Visitors naturally cluster at the light controls and the edges of the mound. Some will try to "help" as many figures as possible by spreading light broadly; others will concentrate beams to push a small region of the pile toward a visible crest. Informal alliances and small conflicts emerge as people compete for control of the lamps or argue over whether to rescue buried climbers or let them slide.

Onlookers who aren’t touching the lights still participate by pointing out patterns, where the pile is thinning, which side always seems to win, which figures keep almost making it. Over time, groups may invent their own mini-games: racing to create a new ridge, ignoring one quadrant entirely, or seeing how quickly they can overturn the current configuration.

Attention stays on the slow, collective movement of the mound and the physical sensation of aiming beams and shifting small bodies. The container is simple, light, and gravity acts on a pile, but the ethical and emotional readings are open-ended: Is this fair? Is it inevitable?

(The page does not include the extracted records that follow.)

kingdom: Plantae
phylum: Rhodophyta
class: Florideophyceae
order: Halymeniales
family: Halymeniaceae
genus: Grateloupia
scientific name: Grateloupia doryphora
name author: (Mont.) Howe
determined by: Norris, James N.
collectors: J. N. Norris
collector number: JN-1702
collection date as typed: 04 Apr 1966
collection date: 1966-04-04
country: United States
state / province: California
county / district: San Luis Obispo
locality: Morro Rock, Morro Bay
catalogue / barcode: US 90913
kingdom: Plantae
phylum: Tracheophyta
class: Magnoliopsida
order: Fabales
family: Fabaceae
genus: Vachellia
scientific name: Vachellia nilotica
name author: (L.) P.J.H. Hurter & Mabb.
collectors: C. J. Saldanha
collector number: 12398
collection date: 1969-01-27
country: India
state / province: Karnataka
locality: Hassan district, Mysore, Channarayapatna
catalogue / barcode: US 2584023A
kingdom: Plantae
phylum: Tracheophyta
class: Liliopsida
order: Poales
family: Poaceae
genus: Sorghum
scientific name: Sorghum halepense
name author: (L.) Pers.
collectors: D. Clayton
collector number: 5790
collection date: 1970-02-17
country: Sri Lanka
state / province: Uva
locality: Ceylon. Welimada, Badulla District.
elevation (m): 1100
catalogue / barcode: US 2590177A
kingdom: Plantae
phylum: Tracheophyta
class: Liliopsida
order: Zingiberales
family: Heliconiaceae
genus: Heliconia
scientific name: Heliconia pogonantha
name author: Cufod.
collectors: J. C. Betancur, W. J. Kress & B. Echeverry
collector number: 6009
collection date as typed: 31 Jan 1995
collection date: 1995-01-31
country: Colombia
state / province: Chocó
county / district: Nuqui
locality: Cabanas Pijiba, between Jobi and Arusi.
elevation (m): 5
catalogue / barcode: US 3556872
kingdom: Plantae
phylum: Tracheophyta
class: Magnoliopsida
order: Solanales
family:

What does it feel like to be the one holding the lamp?

Requirements & Support

  • Run time: Engineered for a continuous 4+ month run, with durable figures, robust motors, and reliable solar cells. Regular maintenance is required for cleaning dust, checking mechanical wear, and redistributing or repairing jammed climbers.

  • Space: Approximately 300–1000 sq ft within the larger allocation, including the mound, a safety perimeter, and room for light stands and visitors to circulate.

  • Staff & expertise: Mechanical/electrical engineer for figure design and power systems; interaction/lighting designer for lamp layout and controls. Daily operation by gallery technicians trained to manage visitor interaction, perform minor repairs, and implement maintenance protocols.

  • Saleable elements: Individual climbing figures or groups. Time-lapse video works can be editioned.